What the exercise asks: Copy out each line of the listing below where the string "area" appears.

Dataset excerpts:
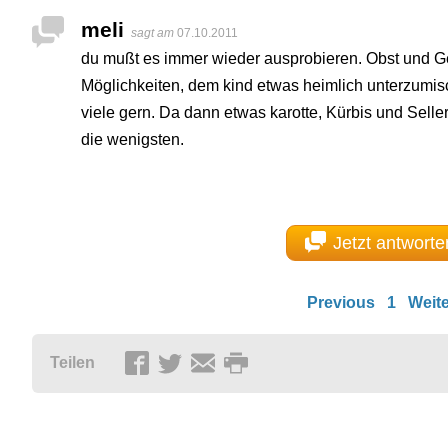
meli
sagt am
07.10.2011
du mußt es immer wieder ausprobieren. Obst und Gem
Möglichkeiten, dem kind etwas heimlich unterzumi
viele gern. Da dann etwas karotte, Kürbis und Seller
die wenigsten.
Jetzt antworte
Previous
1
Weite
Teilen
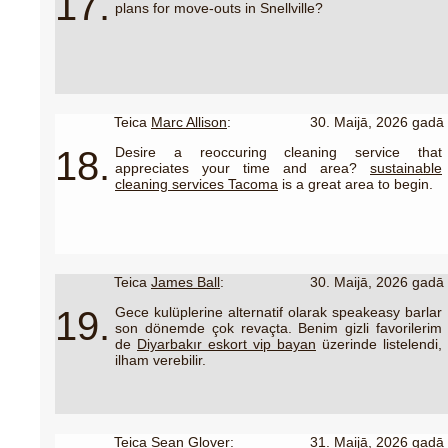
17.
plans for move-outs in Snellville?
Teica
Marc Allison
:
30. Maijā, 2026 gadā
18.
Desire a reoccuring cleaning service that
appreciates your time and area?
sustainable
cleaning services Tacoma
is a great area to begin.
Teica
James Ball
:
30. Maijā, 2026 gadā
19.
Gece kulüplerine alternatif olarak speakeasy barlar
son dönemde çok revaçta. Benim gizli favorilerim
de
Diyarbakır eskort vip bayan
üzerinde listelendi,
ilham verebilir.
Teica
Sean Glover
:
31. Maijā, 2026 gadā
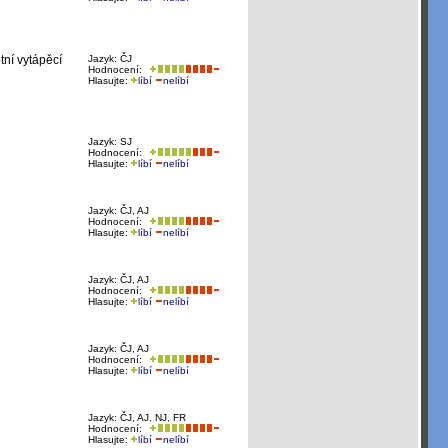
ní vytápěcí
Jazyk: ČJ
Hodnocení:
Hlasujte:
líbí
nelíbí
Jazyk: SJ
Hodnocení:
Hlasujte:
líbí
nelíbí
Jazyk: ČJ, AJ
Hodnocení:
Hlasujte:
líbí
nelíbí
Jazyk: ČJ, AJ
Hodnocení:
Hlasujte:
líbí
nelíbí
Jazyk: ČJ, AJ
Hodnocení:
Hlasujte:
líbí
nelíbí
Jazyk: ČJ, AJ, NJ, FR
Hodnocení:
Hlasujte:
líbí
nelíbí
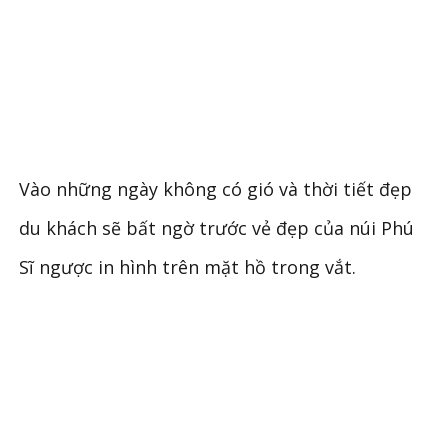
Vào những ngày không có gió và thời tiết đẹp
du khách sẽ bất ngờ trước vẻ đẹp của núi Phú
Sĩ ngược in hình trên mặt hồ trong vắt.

Answer:
appreciates your time and area?
is a great area to begin.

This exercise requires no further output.